Page-level text extractions
Content starts

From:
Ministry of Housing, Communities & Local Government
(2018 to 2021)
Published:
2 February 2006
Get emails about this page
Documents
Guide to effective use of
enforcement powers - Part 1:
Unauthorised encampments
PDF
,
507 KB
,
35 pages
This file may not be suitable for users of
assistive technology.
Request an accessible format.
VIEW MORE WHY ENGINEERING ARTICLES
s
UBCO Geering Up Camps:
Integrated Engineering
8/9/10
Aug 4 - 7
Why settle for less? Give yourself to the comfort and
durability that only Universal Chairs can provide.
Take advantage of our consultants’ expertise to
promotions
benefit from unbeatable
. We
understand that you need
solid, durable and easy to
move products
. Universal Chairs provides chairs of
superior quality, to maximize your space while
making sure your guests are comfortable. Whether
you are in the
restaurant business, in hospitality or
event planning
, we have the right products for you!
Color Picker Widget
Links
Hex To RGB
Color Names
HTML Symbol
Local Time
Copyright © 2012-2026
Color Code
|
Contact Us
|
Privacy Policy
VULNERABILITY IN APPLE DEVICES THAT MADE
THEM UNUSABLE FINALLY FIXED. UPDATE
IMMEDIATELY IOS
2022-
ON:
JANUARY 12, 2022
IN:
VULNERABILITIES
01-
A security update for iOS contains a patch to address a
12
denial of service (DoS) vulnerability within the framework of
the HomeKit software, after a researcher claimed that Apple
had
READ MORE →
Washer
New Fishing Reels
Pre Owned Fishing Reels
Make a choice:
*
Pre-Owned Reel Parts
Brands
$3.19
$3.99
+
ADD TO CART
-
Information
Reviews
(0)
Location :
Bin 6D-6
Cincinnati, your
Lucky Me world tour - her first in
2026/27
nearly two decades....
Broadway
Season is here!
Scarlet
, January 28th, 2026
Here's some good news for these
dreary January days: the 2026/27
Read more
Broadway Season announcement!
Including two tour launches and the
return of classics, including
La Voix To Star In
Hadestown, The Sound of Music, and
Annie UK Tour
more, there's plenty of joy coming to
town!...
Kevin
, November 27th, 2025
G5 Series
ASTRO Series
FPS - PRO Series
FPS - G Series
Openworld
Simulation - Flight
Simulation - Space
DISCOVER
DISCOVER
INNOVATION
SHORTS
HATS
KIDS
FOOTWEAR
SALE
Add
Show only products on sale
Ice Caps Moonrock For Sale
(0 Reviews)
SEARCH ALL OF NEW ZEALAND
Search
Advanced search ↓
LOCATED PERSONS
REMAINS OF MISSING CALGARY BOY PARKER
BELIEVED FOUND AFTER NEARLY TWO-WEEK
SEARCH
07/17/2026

Content ends

Instructions for the task → Your reply must contain exactly the lines from the first line of the data through the line holding "you are in the", and nothing more.

Your solution →
From:
Ministry of Housing, Communities & Local Government
(2018 to 2021)
Published:
2 February 2006
Get emails about this page
Documents
Guide to effective use of
enforcement powers - Part 1:
Unauthorised encampments
PDF
,
507 KB
,
35 pages
This file may not be suitable for users of
assistive technology.
Request an accessible format.
VIEW MORE WHY ENGINEERING ARTICLES
s
UBCO Geering Up Camps:
Integrated Engineering
8/9/10
Aug 4 - 7
Why settle for less? Give yourself to the comfort and
durability that only Universal Chairs can provide.
Take advantage of our consultants’ expertise to
promotions
benefit from unbeatable
. We
understand that you need
solid, durable and easy to
move products
. Universal Chairs provides chairs of
superior quality, to maximize your space while
making sure your guests are comfortable. Whether
you are in the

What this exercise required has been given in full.